- **TASK STATEMENT**: Print only the lines below from the one with "20: (205, 170, 1.30)" to the one with "23: (136, 270, 1.35)", both included, exactly as they stand. Leave pictures out.
ENTRIES PROVIDED Start Marker
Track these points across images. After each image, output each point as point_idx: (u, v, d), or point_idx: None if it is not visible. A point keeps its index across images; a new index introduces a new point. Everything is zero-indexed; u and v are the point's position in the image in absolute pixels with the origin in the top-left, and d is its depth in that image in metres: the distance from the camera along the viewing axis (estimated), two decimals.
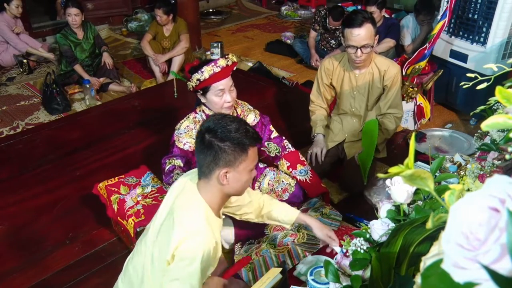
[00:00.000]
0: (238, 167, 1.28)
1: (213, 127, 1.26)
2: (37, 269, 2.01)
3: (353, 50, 2.23)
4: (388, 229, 1.09)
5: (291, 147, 2.32)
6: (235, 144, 1.25)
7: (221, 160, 1.26)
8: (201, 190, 1.32)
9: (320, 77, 2.52)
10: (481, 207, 0.45)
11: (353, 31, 2.18)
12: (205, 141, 1.26)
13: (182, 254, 1.24)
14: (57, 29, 4.40)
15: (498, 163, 1.25)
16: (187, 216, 1.28)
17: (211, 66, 1.91)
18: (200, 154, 1.30)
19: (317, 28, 4.32)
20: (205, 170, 1.30)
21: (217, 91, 1.95)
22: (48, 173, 2.69)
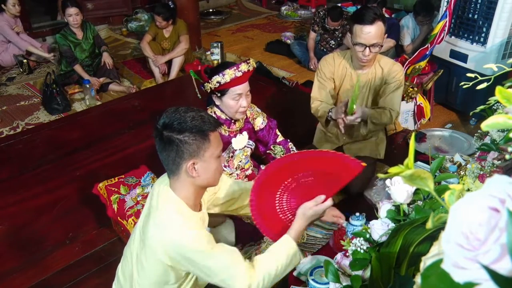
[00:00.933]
0: (204, 156, 1.25)
1: (168, 121, 1.23)
2: (37, 269, 2.01)
3: (362, 48, 2.10)
4: (388, 229, 1.09)
5: (295, 150, 2.32)
6: (195, 133, 1.22)
7: (184, 153, 1.23)
8: (174, 189, 1.30)
9: (322, 72, 2.33)
10: (481, 207, 0.45)
11: (363, 28, 2.04)
12: (164, 138, 1.23)
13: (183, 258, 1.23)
14: (57, 29, 4.40)
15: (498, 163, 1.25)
16: (161, 219, 1.26)
17: (233, 70, 1.89)
18: (162, 153, 1.27)
19: (317, 29, 4.32)
20: (172, 167, 1.27)
21: (235, 95, 1.94)
22: (48, 173, 2.69)
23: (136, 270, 1.35)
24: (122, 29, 5.64)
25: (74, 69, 3.92)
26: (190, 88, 2.09)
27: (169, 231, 1.24)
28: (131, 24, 5.58)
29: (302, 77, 4.14)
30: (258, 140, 2.27)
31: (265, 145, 2.29)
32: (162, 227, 1.25)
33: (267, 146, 2.30)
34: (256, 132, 2.24)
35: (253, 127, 2.22)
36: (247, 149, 2.20)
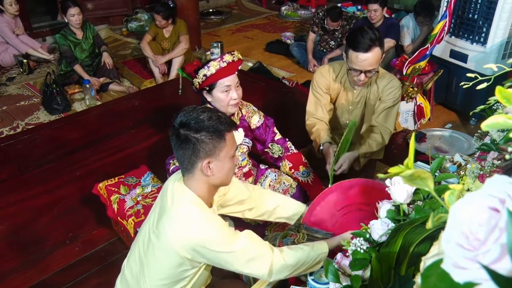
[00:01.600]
0: (219, 155, 1.28)
1: (185, 120, 1.25)
2: (37, 269, 2.01)
3: (356, 73, 2.03)
4: (388, 229, 1.09)
5: (294, 149, 2.31)
6: (211, 132, 1.25)
7: (201, 151, 1.25)
8: (189, 185, 1.32)
9: (317, 84, 2.26)
10: (481, 207, 0.45)
11: (359, 56, 1.95)
12: (181, 136, 1.26)
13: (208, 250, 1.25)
14: (57, 29, 4.40)
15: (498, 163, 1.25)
16: (179, 215, 1.27)
17: (217, 62, 1.91)
18: (179, 151, 1.29)
19: (316, 30, 4.32)
20: (187, 166, 1.29)
21: (224, 87, 1.93)
22: (48, 173, 2.69)
23: (147, 265, 1.35)
24: (122, 29, 5.64)
25: (74, 69, 3.92)
26: (191, 88, 2.09)
27: (187, 224, 1.26)
28: (131, 24, 5.58)
29: (302, 77, 4.14)
30: (256, 138, 2.27)
31: (263, 143, 2.29)
32: (180, 221, 1.26)
33: (265, 144, 2.30)
34: (253, 131, 2.24)
35: (249, 125, 2.22)
36: (243, 146, 2.20)
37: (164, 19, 4.02)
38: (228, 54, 1.93)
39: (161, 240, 1.29)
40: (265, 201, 1.71)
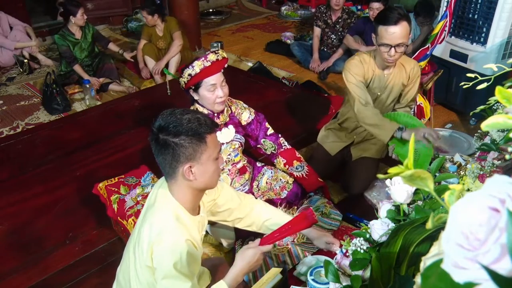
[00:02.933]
0: (200, 159, 1.23)
1: (164, 124, 1.20)
2: (37, 269, 2.01)
3: (387, 48, 2.09)
4: (388, 229, 1.09)
5: (287, 145, 2.32)
6: (191, 136, 1.20)
7: (181, 156, 1.21)
8: (173, 192, 1.29)
9: (353, 73, 2.23)
10: (481, 207, 0.45)
11: (388, 29, 2.05)
12: (160, 141, 1.21)
13: (156, 262, 1.21)
14: (57, 29, 4.39)
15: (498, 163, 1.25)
16: (156, 219, 1.24)
17: (201, 61, 1.92)
18: (159, 156, 1.24)
19: (320, 24, 4.31)
20: (169, 171, 1.25)
21: (209, 86, 1.96)
22: (48, 173, 2.69)
23: (134, 270, 1.34)
24: (122, 29, 5.64)
25: (74, 69, 3.92)
26: None
27: (159, 233, 1.22)
28: (131, 24, 5.58)
29: (302, 77, 4.14)
30: (248, 135, 2.28)
31: (255, 139, 2.30)
32: (155, 230, 1.23)
33: (257, 140, 2.30)
34: (245, 127, 2.25)
35: (240, 121, 2.23)
36: (235, 143, 2.20)
37: (150, 15, 4.00)
38: (212, 53, 1.95)
39: (139, 247, 1.26)
40: (255, 212, 1.67)
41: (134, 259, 1.30)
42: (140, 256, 1.25)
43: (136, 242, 1.30)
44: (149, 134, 1.25)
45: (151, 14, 4.00)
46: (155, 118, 1.25)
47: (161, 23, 4.11)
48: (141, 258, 1.25)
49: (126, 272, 1.40)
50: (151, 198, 1.35)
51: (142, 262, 1.25)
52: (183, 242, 1.22)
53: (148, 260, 1.22)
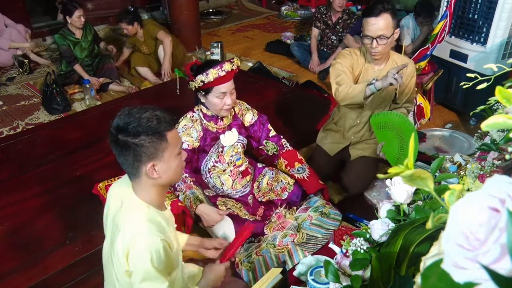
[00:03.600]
0: (163, 157, 1.22)
1: (122, 125, 1.17)
2: (37, 269, 2.01)
3: (369, 40, 2.14)
4: (388, 229, 1.09)
5: (289, 146, 2.33)
6: (151, 135, 1.18)
7: (142, 156, 1.19)
8: (137, 192, 1.27)
9: (340, 62, 2.25)
10: (481, 207, 0.45)
11: (369, 20, 2.10)
12: (119, 142, 1.19)
13: (133, 264, 1.21)
14: (57, 29, 4.39)
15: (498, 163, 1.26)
16: (127, 223, 1.23)
17: (217, 70, 1.92)
18: (120, 157, 1.22)
19: (319, 25, 4.31)
20: (132, 171, 1.24)
21: (219, 93, 1.98)
22: (48, 173, 2.69)
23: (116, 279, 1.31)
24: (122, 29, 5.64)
25: (74, 69, 3.92)
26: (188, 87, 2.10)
27: (132, 237, 1.21)
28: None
29: (302, 77, 4.13)
30: (250, 136, 2.28)
31: (257, 140, 2.31)
32: (128, 235, 1.21)
33: (260, 141, 2.31)
34: (247, 128, 2.25)
35: (243, 123, 2.23)
36: (238, 146, 2.21)
37: (130, 25, 3.97)
38: (228, 62, 1.95)
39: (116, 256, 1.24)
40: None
41: (113, 268, 1.28)
42: (118, 264, 1.24)
43: (111, 251, 1.28)
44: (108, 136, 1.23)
45: (131, 24, 3.97)
46: (112, 119, 1.21)
47: (140, 30, 4.08)
48: (118, 266, 1.24)
49: (110, 281, 1.37)
50: (117, 200, 1.31)
51: (120, 269, 1.24)
52: (158, 242, 1.21)
53: (125, 265, 1.21)
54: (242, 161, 2.26)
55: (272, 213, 2.22)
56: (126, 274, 1.23)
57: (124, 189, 1.31)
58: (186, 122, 2.09)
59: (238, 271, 1.95)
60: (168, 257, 1.25)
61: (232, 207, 2.13)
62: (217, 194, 2.20)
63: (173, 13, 4.61)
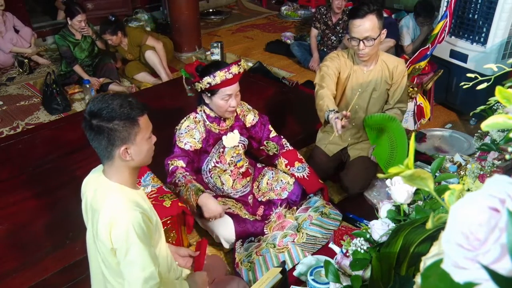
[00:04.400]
0: (135, 140, 1.29)
1: (96, 110, 1.24)
2: (37, 269, 2.01)
3: (356, 42, 2.14)
4: (388, 229, 1.09)
5: (289, 146, 2.33)
6: (124, 120, 1.25)
7: (116, 140, 1.26)
8: (110, 175, 1.33)
9: (327, 65, 2.27)
10: (481, 207, 0.45)
11: (355, 22, 2.10)
12: (93, 127, 1.25)
13: (116, 241, 1.25)
14: (57, 29, 4.40)
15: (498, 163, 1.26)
16: (106, 207, 1.28)
17: (224, 72, 1.92)
18: (94, 142, 1.29)
19: (318, 26, 4.31)
20: (105, 154, 1.30)
21: (225, 95, 1.98)
22: (48, 173, 2.69)
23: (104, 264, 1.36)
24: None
25: (74, 70, 3.92)
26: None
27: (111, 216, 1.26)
28: (131, 24, 5.57)
29: (302, 77, 4.13)
30: (251, 137, 2.28)
31: (258, 141, 2.31)
32: (107, 216, 1.26)
33: (260, 142, 2.31)
34: (249, 129, 2.25)
35: (244, 123, 2.23)
36: (239, 147, 2.21)
37: (114, 35, 3.96)
38: (235, 65, 1.95)
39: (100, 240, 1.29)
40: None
41: (98, 253, 1.34)
42: (101, 246, 1.29)
43: (93, 237, 1.35)
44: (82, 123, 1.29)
45: (114, 34, 3.96)
46: (86, 105, 1.30)
47: (124, 38, 4.07)
48: (102, 247, 1.29)
49: (97, 273, 1.43)
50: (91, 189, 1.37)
51: (105, 250, 1.29)
52: (137, 215, 1.27)
53: (109, 243, 1.26)
54: (243, 162, 2.26)
55: (272, 212, 2.22)
56: (112, 253, 1.28)
57: (96, 177, 1.37)
58: (189, 123, 2.09)
59: (238, 271, 1.95)
60: (149, 229, 1.31)
61: (232, 207, 2.14)
62: (217, 194, 2.20)
63: (173, 13, 4.61)
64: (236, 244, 2.06)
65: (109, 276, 1.37)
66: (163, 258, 1.45)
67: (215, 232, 2.06)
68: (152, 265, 1.28)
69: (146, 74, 4.17)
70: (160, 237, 1.44)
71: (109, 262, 1.32)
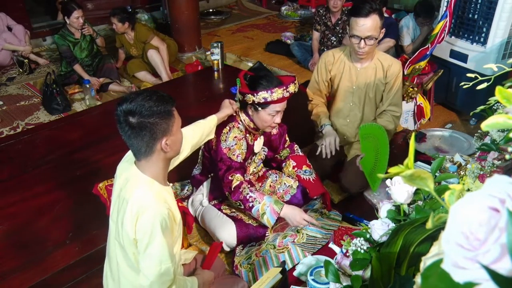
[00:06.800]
0: (172, 131, 1.36)
1: (135, 109, 1.30)
2: (37, 269, 2.01)
3: (357, 40, 2.15)
4: (388, 229, 1.09)
5: (300, 152, 2.33)
6: (162, 113, 1.32)
7: (158, 133, 1.33)
8: (144, 169, 1.38)
9: (320, 72, 2.41)
10: (481, 207, 0.45)
11: (358, 21, 2.11)
12: (133, 125, 1.30)
13: (140, 231, 1.30)
14: (57, 29, 4.39)
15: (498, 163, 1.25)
16: (136, 197, 1.33)
17: (282, 90, 1.89)
18: (133, 139, 1.33)
19: (319, 28, 4.31)
20: (145, 150, 1.35)
21: (273, 111, 1.95)
22: (48, 173, 2.69)
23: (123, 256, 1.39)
24: None
25: (74, 69, 3.92)
26: (190, 87, 2.09)
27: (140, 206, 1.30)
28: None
29: (302, 77, 4.14)
30: (271, 146, 2.27)
31: (275, 150, 2.29)
32: (135, 205, 1.31)
33: (277, 151, 2.30)
34: (270, 137, 2.24)
35: (271, 132, 2.22)
36: (262, 153, 2.22)
37: (120, 22, 3.98)
38: (292, 84, 1.92)
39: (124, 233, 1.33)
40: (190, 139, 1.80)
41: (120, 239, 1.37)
42: (125, 235, 1.33)
43: (117, 224, 1.37)
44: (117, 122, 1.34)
45: (122, 22, 3.99)
46: (117, 105, 1.34)
47: (131, 31, 4.09)
48: (125, 237, 1.33)
49: (113, 265, 1.45)
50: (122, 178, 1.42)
51: (126, 240, 1.33)
52: (164, 211, 1.32)
53: (132, 233, 1.31)
54: (261, 167, 2.27)
55: None
56: (133, 243, 1.32)
57: (128, 167, 1.43)
58: (236, 133, 2.00)
59: (238, 273, 1.94)
60: (172, 226, 1.36)
61: (237, 211, 2.13)
62: (223, 198, 2.18)
63: (173, 13, 4.61)
64: (237, 248, 2.05)
65: (124, 266, 1.40)
66: (177, 256, 1.50)
67: (216, 235, 2.05)
68: (169, 261, 1.32)
69: (146, 73, 4.17)
70: (179, 235, 1.50)
71: (127, 252, 1.36)
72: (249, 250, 2.07)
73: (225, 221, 2.06)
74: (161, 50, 4.11)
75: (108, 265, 1.53)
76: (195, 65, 4.36)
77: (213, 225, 2.07)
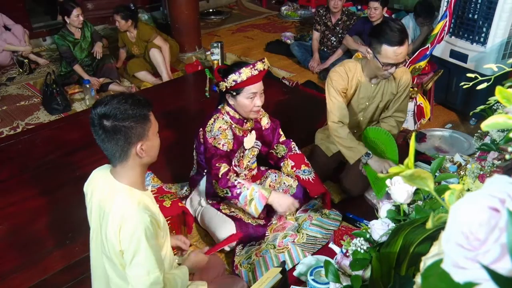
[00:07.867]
0: (148, 135, 1.33)
1: (109, 112, 1.26)
2: (37, 269, 2.01)
3: (389, 67, 2.07)
4: (388, 229, 1.09)
5: (298, 150, 2.32)
6: (138, 117, 1.29)
7: (133, 137, 1.29)
8: (120, 177, 1.35)
9: (335, 86, 2.22)
10: (481, 207, 0.45)
11: (395, 50, 2.00)
12: (107, 128, 1.27)
13: (124, 242, 1.27)
14: (57, 29, 4.39)
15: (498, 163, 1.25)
16: (116, 207, 1.30)
17: (249, 69, 1.91)
18: (107, 142, 1.30)
19: (319, 28, 4.31)
20: (120, 154, 1.31)
21: (250, 94, 1.95)
22: (48, 173, 2.69)
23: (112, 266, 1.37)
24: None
25: (74, 69, 3.92)
26: (190, 87, 2.09)
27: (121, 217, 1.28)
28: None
29: (302, 77, 4.13)
30: (263, 140, 2.27)
31: (268, 145, 2.29)
32: (117, 217, 1.28)
33: (270, 146, 2.29)
34: (262, 132, 2.24)
35: (261, 126, 2.22)
36: (255, 149, 2.21)
37: (123, 19, 3.97)
38: (260, 62, 1.95)
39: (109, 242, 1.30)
40: None
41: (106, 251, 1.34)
42: (110, 247, 1.30)
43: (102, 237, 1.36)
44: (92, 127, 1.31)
45: (125, 19, 3.97)
46: (92, 108, 1.30)
47: (133, 30, 4.09)
48: (111, 249, 1.30)
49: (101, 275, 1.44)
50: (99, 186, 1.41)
51: (112, 251, 1.31)
52: (146, 218, 1.28)
53: (118, 245, 1.28)
54: (255, 165, 2.26)
55: (273, 214, 2.22)
56: (120, 254, 1.30)
57: (103, 177, 1.40)
58: (221, 124, 2.02)
59: (238, 273, 1.94)
60: (156, 233, 1.33)
61: (236, 210, 2.13)
62: (221, 199, 2.18)
63: (173, 13, 4.61)
64: (237, 248, 2.05)
65: (114, 277, 1.38)
66: (168, 258, 1.47)
67: (216, 234, 2.05)
68: (157, 270, 1.29)
69: (147, 73, 4.17)
70: (166, 238, 1.46)
71: (115, 263, 1.33)
72: (249, 250, 2.07)
73: (225, 221, 2.06)
74: (164, 50, 4.11)
75: (94, 278, 1.51)
76: (195, 65, 4.36)
77: (213, 224, 2.07)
ENTRIES PROVIDED End Marker
- **RESULT**:
20: (205, 170, 1.30)
21: (217, 91, 1.95)
22: (48, 173, 2.69)
[00:00.933]
0: (204, 156, 1.25)
1: (168, 121, 1.23)
2: (37, 269, 2.01)
3: (362, 48, 2.10)
4: (388, 229, 1.09)
5: (295, 150, 2.32)
6: (195, 133, 1.22)
7: (184, 153, 1.23)
8: (174, 189, 1.30)
9: (322, 72, 2.33)
10: (481, 207, 0.45)
11: (363, 28, 2.04)
12: (164, 138, 1.23)
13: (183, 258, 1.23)
14: (57, 29, 4.40)
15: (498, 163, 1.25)
16: (161, 219, 1.26)
17: (233, 70, 1.89)
18: (162, 153, 1.27)
19: (317, 29, 4.32)
20: (172, 167, 1.27)
21: (235, 95, 1.94)
22: (48, 173, 2.69)
23: (136, 270, 1.35)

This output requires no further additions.